**Selected text:**
Baker v. Philbin

Annotate this Case
[Civ. No. 17389. Second Dist., Div. One. May 8, 1950.]

SAMUEL F. BAKER et al., Plaintiffs and Appellants, v. PHILIP PHILBIN et al., Defendants and Appellants.

COUNSEL

Victor Ford Collins, Hyman Smith and Frank J. Kanne, Jr., for Plaintiffs and Appellants.

Loeb & Loeb and H. F. Birnbaum for Defendants and Appellants.

OPINION

DRAPEAU, J.

Edward Schulz made an offer to buy Camp Anza from the War Assets Administration, and deposited $2,500 to bind the bid. The purchase price was $510,000. He had to have $99,500 to make his down payment. He was a man of limited finances, and quite likely was greatly surprised when the government notified him that his bid was to be accepted. Most certainly he was exceedingly disturbed. For, unless he could raise the down payment he stood to lose $2,500. So he immediately commenced a search for capital. [97 Cal. App. 2d 395]

In his search he met plaintiffs, who told him they would raise the money for a 5 per cent commission, and if he would employ them as engineers on the disposal of the property. None of the plaintiffs was licensed as a business opportunity broker, or registered as a civil engineer.

**What the task requires:** Echo the passage of the Baker v. Philbin opinion starting at "Baker v. Philbin" and ending at "for Defendants and Appellants.". Work only from the court opinion above.

(Data items)
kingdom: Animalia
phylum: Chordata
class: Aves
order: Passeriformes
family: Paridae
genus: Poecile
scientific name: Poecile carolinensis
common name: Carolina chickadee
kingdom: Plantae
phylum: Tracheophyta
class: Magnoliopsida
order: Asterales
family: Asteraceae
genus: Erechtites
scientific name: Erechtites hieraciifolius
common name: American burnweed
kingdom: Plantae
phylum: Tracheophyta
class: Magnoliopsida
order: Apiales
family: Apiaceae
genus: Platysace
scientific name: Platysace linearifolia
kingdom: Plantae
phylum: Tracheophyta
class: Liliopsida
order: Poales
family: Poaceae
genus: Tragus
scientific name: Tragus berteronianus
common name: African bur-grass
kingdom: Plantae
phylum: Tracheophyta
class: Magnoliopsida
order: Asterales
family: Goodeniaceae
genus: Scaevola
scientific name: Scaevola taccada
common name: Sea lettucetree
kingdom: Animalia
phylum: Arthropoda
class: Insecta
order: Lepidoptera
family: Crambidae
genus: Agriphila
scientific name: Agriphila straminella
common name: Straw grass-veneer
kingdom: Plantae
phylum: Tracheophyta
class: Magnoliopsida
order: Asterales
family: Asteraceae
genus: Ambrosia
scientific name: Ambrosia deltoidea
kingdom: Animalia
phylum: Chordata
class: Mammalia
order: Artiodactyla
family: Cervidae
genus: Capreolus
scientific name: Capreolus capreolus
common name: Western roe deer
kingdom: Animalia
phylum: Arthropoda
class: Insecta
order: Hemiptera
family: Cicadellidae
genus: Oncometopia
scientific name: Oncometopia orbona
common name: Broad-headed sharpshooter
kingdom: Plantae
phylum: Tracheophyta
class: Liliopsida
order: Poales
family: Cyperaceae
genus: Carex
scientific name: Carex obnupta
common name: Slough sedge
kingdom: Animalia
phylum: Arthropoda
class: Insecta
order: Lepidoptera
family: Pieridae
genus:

**Expected answer:**
Baker v. Philbin

Annotate this Case
[Civ. No. 17389. Second Dist., Div. One. May 8, 1950.]

SAMUEL F. BAKER et al., Plaintiffs and Appellants, v. PHILIP PHILBIN et al., Defendants and Appellants.

COUNSEL

Victor Ford Collins, Hyman Smith and Frank J. Kanne, Jr., for Plaintiffs and Appellants.

Loeb & Loeb and H. F. Birnbaum for Defendants and Appellants.